[ABOUT THIS EXERCISE]:
Pictures aside, return all of the records exactly as they stand.

[[ DATA TO USE open ]]

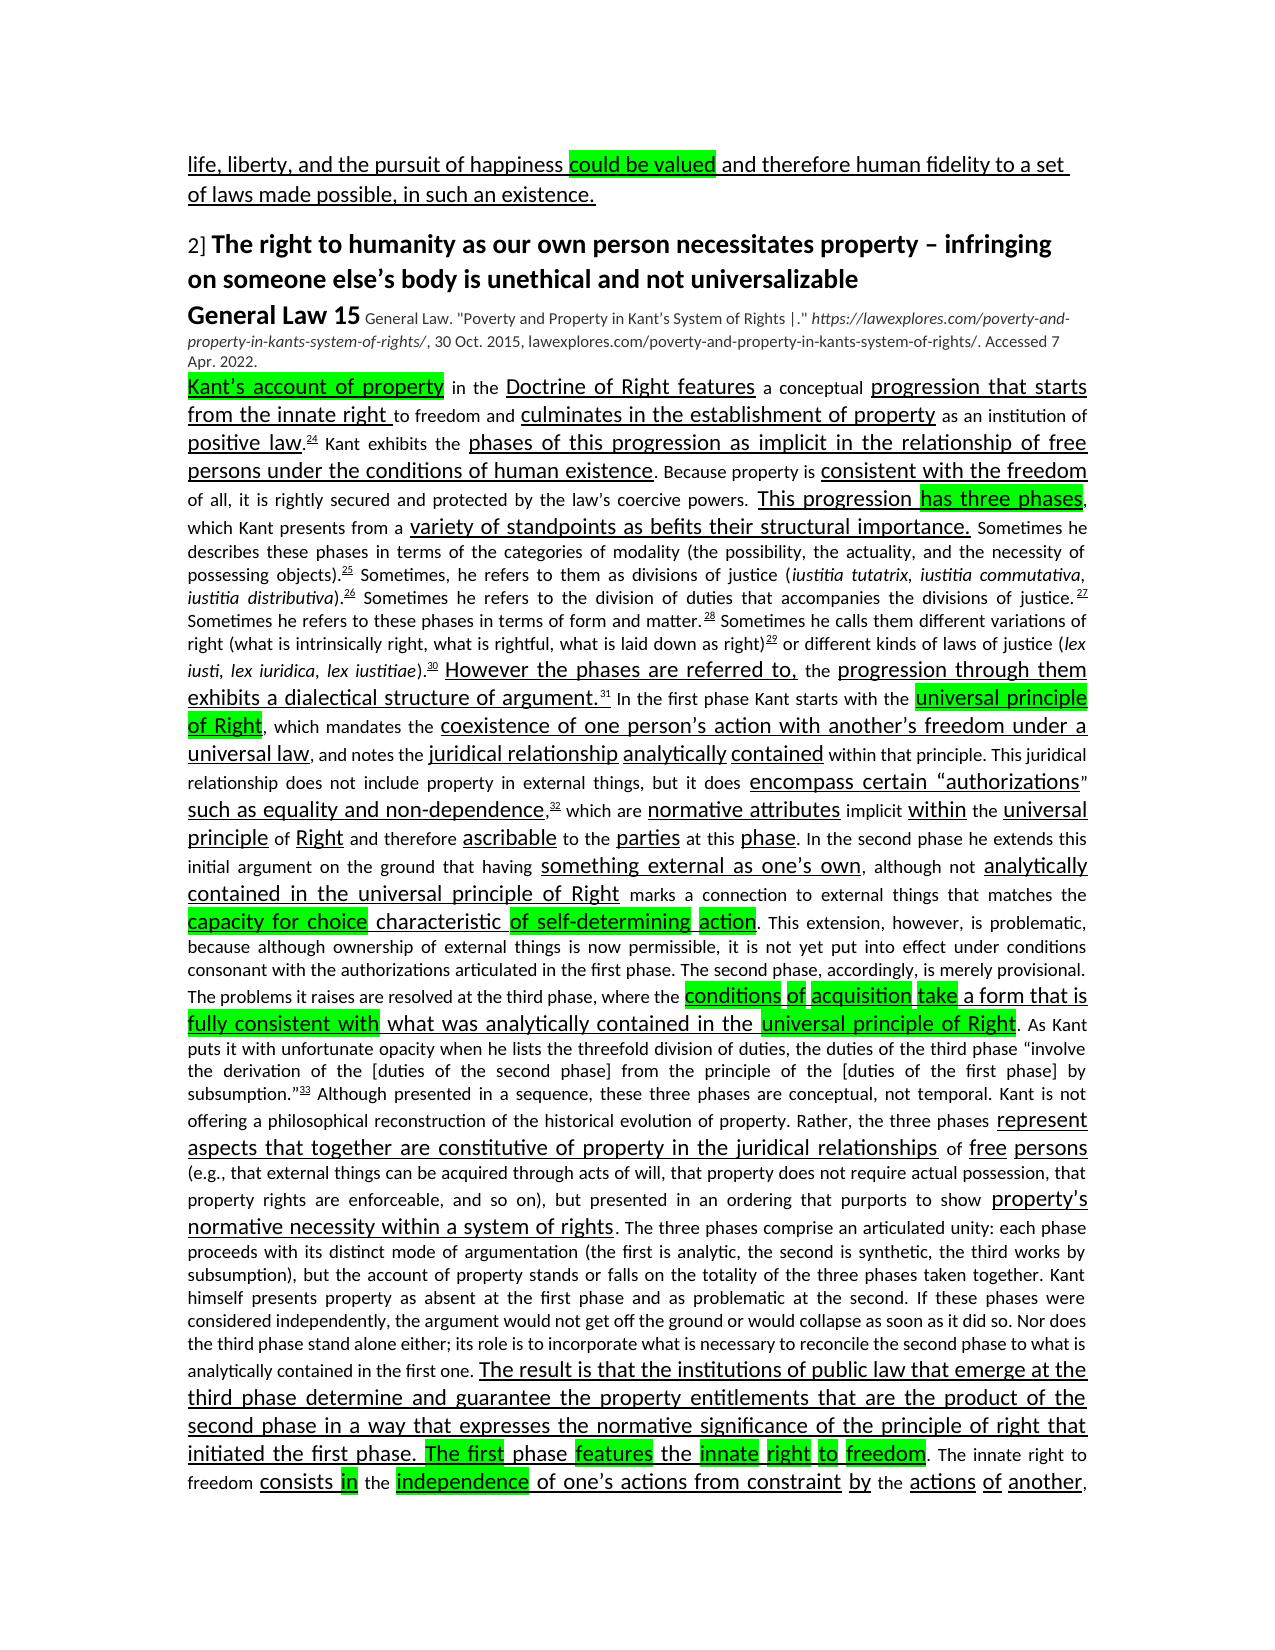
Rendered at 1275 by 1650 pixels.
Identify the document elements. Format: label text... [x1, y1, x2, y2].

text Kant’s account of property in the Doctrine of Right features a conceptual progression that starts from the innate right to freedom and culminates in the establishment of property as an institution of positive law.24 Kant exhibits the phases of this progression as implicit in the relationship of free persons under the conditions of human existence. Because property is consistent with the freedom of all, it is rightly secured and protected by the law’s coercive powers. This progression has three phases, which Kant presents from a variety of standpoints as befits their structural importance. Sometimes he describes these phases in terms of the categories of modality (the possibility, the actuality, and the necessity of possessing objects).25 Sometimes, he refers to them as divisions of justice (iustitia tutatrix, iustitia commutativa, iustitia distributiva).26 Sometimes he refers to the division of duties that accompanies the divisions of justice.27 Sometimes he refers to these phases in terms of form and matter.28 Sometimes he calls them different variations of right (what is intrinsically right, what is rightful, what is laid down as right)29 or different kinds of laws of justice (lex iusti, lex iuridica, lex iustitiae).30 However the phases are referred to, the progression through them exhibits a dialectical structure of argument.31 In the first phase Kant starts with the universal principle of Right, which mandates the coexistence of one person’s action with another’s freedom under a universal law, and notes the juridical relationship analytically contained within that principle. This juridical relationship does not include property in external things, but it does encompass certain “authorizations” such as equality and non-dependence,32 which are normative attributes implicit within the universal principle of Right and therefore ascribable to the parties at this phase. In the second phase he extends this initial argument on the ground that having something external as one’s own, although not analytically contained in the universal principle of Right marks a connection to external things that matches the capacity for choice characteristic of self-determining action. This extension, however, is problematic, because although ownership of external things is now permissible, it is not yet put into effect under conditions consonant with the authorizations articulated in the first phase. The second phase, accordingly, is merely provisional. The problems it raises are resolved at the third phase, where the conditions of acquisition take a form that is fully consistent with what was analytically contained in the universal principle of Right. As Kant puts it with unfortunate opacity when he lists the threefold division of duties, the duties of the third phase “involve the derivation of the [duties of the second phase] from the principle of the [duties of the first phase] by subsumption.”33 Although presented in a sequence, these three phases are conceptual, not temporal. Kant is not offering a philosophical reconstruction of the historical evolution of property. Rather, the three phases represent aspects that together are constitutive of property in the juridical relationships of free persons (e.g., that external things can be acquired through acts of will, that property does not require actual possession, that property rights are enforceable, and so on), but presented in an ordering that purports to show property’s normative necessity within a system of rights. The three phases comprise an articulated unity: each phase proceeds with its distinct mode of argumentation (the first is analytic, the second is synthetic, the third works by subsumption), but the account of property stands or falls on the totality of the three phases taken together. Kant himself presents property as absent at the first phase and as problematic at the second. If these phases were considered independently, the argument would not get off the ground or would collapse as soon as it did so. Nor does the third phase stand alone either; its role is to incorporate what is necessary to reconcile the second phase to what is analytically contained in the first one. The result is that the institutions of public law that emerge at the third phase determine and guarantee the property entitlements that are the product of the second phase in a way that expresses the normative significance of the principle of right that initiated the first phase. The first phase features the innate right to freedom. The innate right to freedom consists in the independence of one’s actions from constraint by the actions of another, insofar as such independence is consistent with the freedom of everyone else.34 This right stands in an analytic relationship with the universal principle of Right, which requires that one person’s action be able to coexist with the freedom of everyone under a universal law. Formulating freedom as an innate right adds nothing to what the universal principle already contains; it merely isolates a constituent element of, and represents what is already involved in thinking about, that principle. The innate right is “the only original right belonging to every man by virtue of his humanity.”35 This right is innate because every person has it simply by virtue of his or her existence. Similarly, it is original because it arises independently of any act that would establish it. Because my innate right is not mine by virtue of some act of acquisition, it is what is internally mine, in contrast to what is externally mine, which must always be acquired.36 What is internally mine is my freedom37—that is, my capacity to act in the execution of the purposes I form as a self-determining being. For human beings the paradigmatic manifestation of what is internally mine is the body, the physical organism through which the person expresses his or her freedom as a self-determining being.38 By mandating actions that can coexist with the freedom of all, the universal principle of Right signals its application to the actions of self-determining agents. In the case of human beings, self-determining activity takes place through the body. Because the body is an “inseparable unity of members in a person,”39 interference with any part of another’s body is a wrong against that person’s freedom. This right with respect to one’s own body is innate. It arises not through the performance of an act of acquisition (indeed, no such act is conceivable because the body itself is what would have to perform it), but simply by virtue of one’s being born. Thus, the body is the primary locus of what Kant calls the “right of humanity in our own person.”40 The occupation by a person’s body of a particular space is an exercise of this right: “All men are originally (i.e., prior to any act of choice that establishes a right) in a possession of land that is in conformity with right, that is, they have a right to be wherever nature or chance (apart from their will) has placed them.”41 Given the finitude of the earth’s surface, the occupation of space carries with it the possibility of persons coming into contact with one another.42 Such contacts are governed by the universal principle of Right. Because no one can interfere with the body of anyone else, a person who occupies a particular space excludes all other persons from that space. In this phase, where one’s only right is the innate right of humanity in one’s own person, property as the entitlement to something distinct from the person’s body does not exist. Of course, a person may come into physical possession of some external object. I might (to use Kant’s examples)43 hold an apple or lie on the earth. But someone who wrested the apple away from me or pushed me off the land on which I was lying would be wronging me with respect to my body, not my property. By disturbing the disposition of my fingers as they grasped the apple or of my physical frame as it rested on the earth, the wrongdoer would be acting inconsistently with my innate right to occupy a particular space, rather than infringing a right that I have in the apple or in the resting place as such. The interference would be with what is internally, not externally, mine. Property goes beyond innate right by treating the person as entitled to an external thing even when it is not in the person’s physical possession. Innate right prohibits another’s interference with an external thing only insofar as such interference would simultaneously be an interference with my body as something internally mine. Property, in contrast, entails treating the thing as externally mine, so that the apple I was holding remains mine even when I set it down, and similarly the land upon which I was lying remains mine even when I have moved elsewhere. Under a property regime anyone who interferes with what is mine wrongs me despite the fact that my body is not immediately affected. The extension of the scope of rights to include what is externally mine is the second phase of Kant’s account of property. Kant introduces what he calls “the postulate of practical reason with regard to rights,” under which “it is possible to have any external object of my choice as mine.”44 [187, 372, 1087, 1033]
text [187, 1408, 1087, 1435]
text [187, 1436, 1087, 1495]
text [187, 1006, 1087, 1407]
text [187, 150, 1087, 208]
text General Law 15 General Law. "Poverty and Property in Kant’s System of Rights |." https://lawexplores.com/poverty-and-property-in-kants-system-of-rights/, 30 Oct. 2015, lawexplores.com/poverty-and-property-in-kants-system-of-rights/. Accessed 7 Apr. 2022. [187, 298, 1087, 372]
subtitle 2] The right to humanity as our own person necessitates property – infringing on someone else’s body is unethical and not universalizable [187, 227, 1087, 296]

[[ DATA TO USE closed ]]

[RESULT FOR THIS TASK]:
Rendered at 1275 by 1650 pixels.
Identify the document elements. Format: label text... [x1, y1, x2, y2].

text Kant’s account of property in the Doctrine of Right features a conceptual progression that starts from the innate right to freedom and culminates in the establishment of property as an institution of positive law.24 Kant exhibits the phases of this progression as implicit in the relationship of free persons under the conditions of human existence. Because property is consistent with the freedom of all, it is rightly secured and protected by the law’s coercive powers. This progression has three phases, which Kant presents from a variety of standpoints as befits their structural importance. Sometimes he describes these phases in terms of the categories of modality (the possibility, the actuality, and the necessity of possessing objects).25 Sometimes, he refers to them as divisions of justice (iustitia tutatrix, iustitia commutativa, iustitia distributiva).26 Sometimes he refers to the division of duties that accompanies the divisions of justice.27 Sometimes he refers to these phases in terms of form and matter.28 Sometimes he calls them different variations of right (what is intrinsically right, what is rightful, what is laid down as right)29 or different kinds of laws of justice (lex iusti, lex iuridica, lex iustitiae).30 However the phases are referred to, the progression through them exhibits a dialectical structure of argument.31 In the first phase Kant starts with the universal principle of Right, which mandates the coexistence of one person’s action with another’s freedom under a universal law, and notes the juridical relationship analytically contained within that principle. This juridical relationship does not include property in external things, but it does encompass certain “authorizations” such as equality and non-dependence,32 which are normative attributes implicit within the universal principle of Right and therefore ascribable to the parties at this phase. In the second phase he extends this initial argument on the ground that having something external as one’s own, although not analytically contained in the universal principle of Right marks a connection to external things that matches the capacity for choice characteristic of self-determining action. This extension, however, is problematic, because although ownership of external things is now permissible, it is not yet put into effect under conditions consonant with the authorizations articulated in the first phase. The second phase, accordingly, is merely provisional. The problems it raises are resolved at the third phase, where the conditions of acquisition take a form that is fully consistent with what was analytically contained in the universal principle of Right. As Kant puts it with unfortunate opacity when he lists the threefold division of duties, the duties of the third phase “involve the derivation of the [duties of the second phase] from the principle of the [duties of the first phase] by subsumption.”33 Although presented in a sequence, these three phases are conceptual, not temporal. Kant is not offering a philosophical reconstruction of the historical evolution of property. Rather, the three phases represent aspects that together are constitutive of property in the juridical relationships of free persons (e.g., that external things can be acquired through acts of will, that property does not require actual possession, that property rights are enforceable, and so on), but presented in an ordering that purports to show property’s normative necessity within a system of rights. The three phases comprise an articulated unity: each phase proceeds with its distinct mode of argumentation (the first is analytic, the second is synthetic, the third works by subsumption), but the account of property stands or falls on the totality of the three phases taken together. Kant himself presents property as absent at the first phase and as problematic at the second. If these phases were considered independently, the argument would not get off the ground or would collapse as soon as it did so. Nor does the third phase stand alone either; its role is to incorporate what is necessary to reconcile the second phase to what is analytically contained in the first one. The result is that the institutions of public law that emerge at the third phase determine and guarantee the property entitlements that are the product of the second phase in a way that expresses the normative significance of the principle of right that initiated the first phase. The first phase features the innate right to freedom. The innate right to freedom consists in the independence of one’s actions from constraint by the actions of another, insofar as such independence is consistent with the freedom of everyone else.34 This right stands in an analytic relationship with the universal principle of Right, which requires that one person’s action be able to coexist with the freedom of everyone under a universal law. Formulating freedom as an innate right adds nothing to what the universal principle already contains; it merely isolates a constituent element of, and represents what is already involved in thinking about, that principle. The innate right is “the only original right belonging to every man by virtue of his humanity.”35 This right is innate because every person has it simply by virtue of his or her existence. Similarly, it is original because it arises independently of any act that would establish it. Because my innate right is not mine by virtue of some act of acquisition, it is what is internally mine, in contrast to what is externally mine, which must always be acquired.36 What is internally mine is my freedom37—that is, my capacity to act in the execution of the purposes I form as a self-determining being. For human beings the paradigmatic manifestation of what is internally mine is the body, the physical organism through which the person expresses his or her freedom as a self-determining being.38 By mandating actions that can coexist with the freedom of all, the universal principle of Right signals its application to the actions of self-determining agents. In the case of human beings, self-determining activity takes place through the body. Because the body is an “inseparable unity of members in a person,”39 interference with any part of another’s body is a wrong against that person’s freedom. This right with respect to one’s own body is innate. It arises not through the performance of an act of acquisition (indeed, no such act is conceivable because the body itself is what would have to perform it), but simply by virtue of one’s being born. Thus, the body is the primary locus of what Kant calls the “right of humanity in our own person.”40 The occupation by a person’s body of a particular space is an exercise of this right: “All men are originally (i.e., prior to any act of choice that establishes a right) in a possession of land that is in conformity with right, that is, they have a right to be wherever nature or chance (apart from their will) has placed them.”41 Given the finitude of the earth’s surface, the occupation of space carries with it the possibility of persons coming into contact with one another.42 Such contacts are governed by the universal principle of Right. Because no one can interfere with the body of anyone else, a person who occupies a particular space excludes all other persons from that space. In this phase, where one’s only right is the innate right of humanity in one’s own person, property as the entitlement to something distinct from the person’s body does not exist. Of course, a person may come into physical possession of some external object. I might (to use Kant’s examples)43 hold an apple or lie on the earth. But someone who wrested the apple away from me or pushed me off the land on which I was lying would be wronging me with respect to my body, not my property. By disturbing the disposition of my fingers as they grasped the apple or of my physical frame as it rested on the earth, the wrongdoer would be acting inconsistently with my innate right to occupy a particular space, rather than infringing a right that I have in the apple or in the resting place as such. The interference would be with what is internally, not externally, mine. Property goes beyond innate right by treating the person as entitled to an external thing even when it is not in the person’s physical possession. Innate right prohibits another’s interference with an external thing only insofar as such interference would simultaneously be an interference with my body as something internally mine. Property, in contrast, entails treating the thing as externally mine, so that the apple I was holding remains mine even when I set it down, and similarly the land upon which I was lying remains mine even when I have moved elsewhere. Under a property regime anyone who interferes with what is mine wrongs me despite the fact that my body is not immediately affected. The extension of the scope of rights to include what is externally mine is the second phase of Kant’s account of property. Kant introduces what he calls “the postulate of practical reason with regard to rights,” under which “it is possible to have any external object of my choice as mine.”44 [187, 372, 1087, 1033]
text [187, 1408, 1087, 1435]
text [187, 1436, 1087, 1495]
text [187, 1006, 1087, 1407]
text [187, 150, 1087, 208]
text General Law 15 General Law. "Poverty and Property in Kant’s System of Rights |." https://lawexplores.com/poverty-and-property-in-kants-system-of-rights/, 30 Oct. 2015, lawexplores.com/poverty-and-property-in-kants-system-of-rights/. Accessed 7 Apr. 2022. [187, 298, 1087, 372]
subtitle 2] The right to humanity as our own person necessitates property – infringing on someone else’s body is unethical and not universalizable [187, 227, 1087, 296]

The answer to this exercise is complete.